### [ACTIVITY]
Write the following entries out again exactly, skipping each image.

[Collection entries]
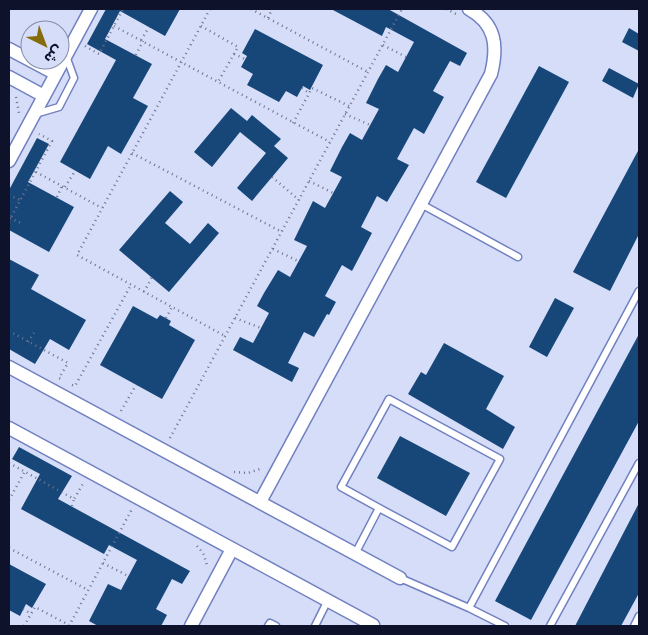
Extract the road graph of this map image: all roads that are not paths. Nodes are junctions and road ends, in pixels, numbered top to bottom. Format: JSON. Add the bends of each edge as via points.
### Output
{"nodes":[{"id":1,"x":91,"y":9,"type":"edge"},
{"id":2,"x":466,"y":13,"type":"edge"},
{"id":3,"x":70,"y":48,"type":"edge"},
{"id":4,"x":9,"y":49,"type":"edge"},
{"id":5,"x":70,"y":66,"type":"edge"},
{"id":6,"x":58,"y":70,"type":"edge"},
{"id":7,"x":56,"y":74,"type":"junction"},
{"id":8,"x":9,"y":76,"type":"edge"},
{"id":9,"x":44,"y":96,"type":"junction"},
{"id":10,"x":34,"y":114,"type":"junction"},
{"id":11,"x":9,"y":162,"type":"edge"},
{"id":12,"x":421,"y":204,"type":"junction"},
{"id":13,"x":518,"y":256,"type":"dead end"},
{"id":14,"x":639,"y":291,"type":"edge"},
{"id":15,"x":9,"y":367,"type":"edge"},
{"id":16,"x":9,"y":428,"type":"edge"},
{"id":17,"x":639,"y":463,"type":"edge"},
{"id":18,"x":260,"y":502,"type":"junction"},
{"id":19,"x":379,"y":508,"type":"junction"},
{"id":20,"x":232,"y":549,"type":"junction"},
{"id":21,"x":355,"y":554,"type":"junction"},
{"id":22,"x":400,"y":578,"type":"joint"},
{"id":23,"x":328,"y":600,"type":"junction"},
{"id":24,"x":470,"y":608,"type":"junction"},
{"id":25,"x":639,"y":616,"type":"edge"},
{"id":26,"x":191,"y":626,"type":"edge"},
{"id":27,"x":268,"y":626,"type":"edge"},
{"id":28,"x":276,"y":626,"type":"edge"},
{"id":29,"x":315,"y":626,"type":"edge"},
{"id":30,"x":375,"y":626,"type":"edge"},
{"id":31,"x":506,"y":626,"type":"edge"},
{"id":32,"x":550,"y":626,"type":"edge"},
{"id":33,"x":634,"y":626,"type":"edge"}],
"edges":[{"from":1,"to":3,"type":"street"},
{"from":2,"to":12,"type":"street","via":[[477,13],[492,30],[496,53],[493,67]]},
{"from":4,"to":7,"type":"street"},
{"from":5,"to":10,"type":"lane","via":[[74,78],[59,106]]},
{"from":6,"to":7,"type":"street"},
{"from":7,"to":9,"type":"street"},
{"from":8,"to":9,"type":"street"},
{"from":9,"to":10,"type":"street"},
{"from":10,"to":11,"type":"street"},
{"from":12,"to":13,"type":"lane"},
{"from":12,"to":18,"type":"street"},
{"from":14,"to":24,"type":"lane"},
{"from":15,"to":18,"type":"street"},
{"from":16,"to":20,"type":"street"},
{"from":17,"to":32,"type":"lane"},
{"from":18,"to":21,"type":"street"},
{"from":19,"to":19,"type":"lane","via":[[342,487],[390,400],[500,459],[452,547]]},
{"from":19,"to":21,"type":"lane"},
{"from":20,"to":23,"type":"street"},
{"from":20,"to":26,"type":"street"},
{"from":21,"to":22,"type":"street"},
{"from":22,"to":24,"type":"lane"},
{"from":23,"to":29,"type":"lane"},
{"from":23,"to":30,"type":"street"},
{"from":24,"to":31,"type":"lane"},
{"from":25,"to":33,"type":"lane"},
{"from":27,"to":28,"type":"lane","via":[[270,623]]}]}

### [FINISHED TASK]
Extract the road graph of this map image: all roads that are not paths. Nodes are junctions and road ends, in pixels, numbered top to bottom. Format: JSON. Add the bends of each edge as via points.
### Output
{"nodes":[{"id":1,"x":91,"y":9,"type":"edge"},
{"id":2,"x":466,"y":13,"type":"edge"},
{"id":3,"x":70,"y":48,"type":"edge"},
{"id":4,"x":9,"y":49,"type":"edge"},
{"id":5,"x":70,"y":66,"type":"edge"},
{"id":6,"x":58,"y":70,"type":"edge"},
{"id":7,"x":56,"y":74,"type":"junction"},
{"id":8,"x":9,"y":76,"type":"edge"},
{"id":9,"x":44,"y":96,"type":"junction"},
{"id":10,"x":34,"y":114,"type":"junction"},
{"id":11,"x":9,"y":162,"type":"edge"},
{"id":12,"x":421,"y":204,"type":"junction"},
{"id":13,"x":518,"y":256,"type":"dead end"},
{"id":14,"x":639,"y":291,"type":"edge"},
{"id":15,"x":9,"y":367,"type":"edge"},
{"id":16,"x":9,"y":428,"type":"edge"},
{"id":17,"x":639,"y":463,"type":"edge"},
{"id":18,"x":260,"y":502,"type":"junction"},
{"id":19,"x":379,"y":508,"type":"junction"},
{"id":20,"x":232,"y":549,"type":"junction"},
{"id":21,"x":355,"y":554,"type":"junction"},
{"id":22,"x":400,"y":578,"type":"joint"},
{"id":23,"x":328,"y":600,"type":"junction"},
{"id":24,"x":470,"y":608,"type":"junction"},
{"id":25,"x":639,"y":616,"type":"edge"},
{"id":26,"x":191,"y":626,"type":"edge"},
{"id":27,"x":268,"y":626,"type":"edge"},
{"id":28,"x":276,"y":626,"type":"edge"},
{"id":29,"x":315,"y":626,"type":"edge"},
{"id":30,"x":375,"y":626,"type":"edge"},
{"id":31,"x":506,"y":626,"type":"edge"},
{"id":32,"x":550,"y":626,"type":"edge"},
{"id":33,"x":634,"y":626,"type":"edge"}],
"edges":[{"from":1,"to":3,"type":"street"},
{"from":2,"to":12,"type":"street","via":[[477,13],[492,30],[496,53],[493,67]]},
{"from":4,"to":7,"type":"street"},
{"from":5,"to":10,"type":"lane","via":[[74,78],[59,106]]},
{"from":6,"to":7,"type":"street"},
{"from":7,"to":9,"type":"street"},
{"from":8,"to":9,"type":"street"},
{"from":9,"to":10,"type":"street"},
{"from":10,"to":11,"type":"street"},
{"from":12,"to":13,"type":"lane"},
{"from":12,"to":18,"type":"street"},
{"from":14,"to":24,"type":"lane"},
{"from":15,"to":18,"type":"street"},
{"from":16,"to":20,"type":"street"},
{"from":17,"to":32,"type":"lane"},
{"from":18,"to":21,"type":"street"},
{"from":19,"to":19,"type":"lane","via":[[342,487],[390,400],[500,459],[452,547]]},
{"from":19,"to":21,"type":"lane"},
{"from":20,"to":23,"type":"street"},
{"from":20,"to":26,"type":"street"},
{"from":21,"to":22,"type":"street"},
{"from":22,"to":24,"type":"lane"},
{"from":23,"to":29,"type":"lane"},
{"from":23,"to":30,"type":"street"},
{"from":24,"to":31,"type":"lane"},
{"from":25,"to":33,"type":"lane"},
{"from":27,"to":28,"type":"lane","via":[[270,623]]}]}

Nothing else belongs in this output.